What the IRS can do if you don't pay your employment taxes:
- Assess a failure to deposit penalty, up to 15% of the amount not deposited in a timely manner.
- File a Notice of Federal Tax Lien and/or take levy action
- Propose a Trust Fund Recovery Penalty assessment against the individuals responsible for failing to pay the trust fund taxes.

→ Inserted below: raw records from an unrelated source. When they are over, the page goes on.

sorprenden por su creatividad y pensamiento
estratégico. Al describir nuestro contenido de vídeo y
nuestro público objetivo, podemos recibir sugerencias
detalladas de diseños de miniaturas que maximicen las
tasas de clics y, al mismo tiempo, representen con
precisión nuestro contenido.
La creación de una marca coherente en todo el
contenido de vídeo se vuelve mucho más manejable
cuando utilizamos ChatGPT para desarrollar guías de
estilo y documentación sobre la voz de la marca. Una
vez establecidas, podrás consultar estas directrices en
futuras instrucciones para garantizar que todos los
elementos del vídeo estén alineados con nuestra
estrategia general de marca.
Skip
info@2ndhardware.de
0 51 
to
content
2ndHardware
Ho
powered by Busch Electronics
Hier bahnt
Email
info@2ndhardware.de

- Refer the matter to the Department of Justice for civil collection or criminal prosecution for failure to adhere to the reporting and payment requirements mandated by the Internal Revenue Code.
About trust fund taxes
Trust fund taxes are the income tax, Social Security tax, and Medicare tax (trust fund taxes) withheld from the employee's wages. They are called trust fund taxes because the employer holds these funds “in trust” for the government until it submits them in a federal tax deposit. Certain excise taxes are also considered trust fund taxes because they are collected and held in trust for the government until submitted in a federal tax deposit. For more information, see Publication 510, Excise Taxes. To encourage prompt payment of withheld employment taxes and collected excise taxes, Congress has passed a law that provides for the Trust Fund Recovery Penalty. For more information on employment taxes or trust fund taxes, see Publication 15, Circular E, Employer's Tax Guide.

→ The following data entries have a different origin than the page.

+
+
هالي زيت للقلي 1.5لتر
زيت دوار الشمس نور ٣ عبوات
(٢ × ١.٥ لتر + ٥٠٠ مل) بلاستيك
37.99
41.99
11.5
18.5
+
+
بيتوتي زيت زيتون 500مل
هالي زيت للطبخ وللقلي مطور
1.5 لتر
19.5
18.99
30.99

Trust Fund Recovery Penalty
The Trust Fund Recovery Penalty is a penalty that is assessed personally against the individual or individuals who were responsible for paying the trust fund taxes, but who willfully did not do so. The amount of the penalty is equal to the amount of the unpaid trust fund taxes. For additional information, see Notice 784, Could You be Personally Liable for Certain Unpaid Federal Taxes? or visit www.irs.gov/TFRP. If the Trust Fund Recovery Penalty is proposed against you, you'll receive a Letter 1153 and Form 2751, Proposed Assessment of Trust Fund Recovery Penalty. If you agree with the penalty, sign and return Form 2751 within 60 days from the date of the letter. To avoid the assessment of the Trust Fund Recovery Penalty, you may also pay the trust fund taxes personally. If you disagree with the penalty, you have 10 days from the date of the letter to let us know that you don't agree with the proposed assessment, have additional information to support your case, or want to try to resolve the matter informally. If you can't resolve the disagreement with us, you have 60 days from the date of the Letter 1153 to appeal with the Office of Appeals. For more information, see Publication 5, Your Appeal Rights and How to Prepare a Protest if You Don't Agree. If you don't respond to the letter, the IRS will assess the penalty amount against you personally and begin the collection process to collect it. The IRS may assess this penalty against a responsible person regardless of whether the company is still in business.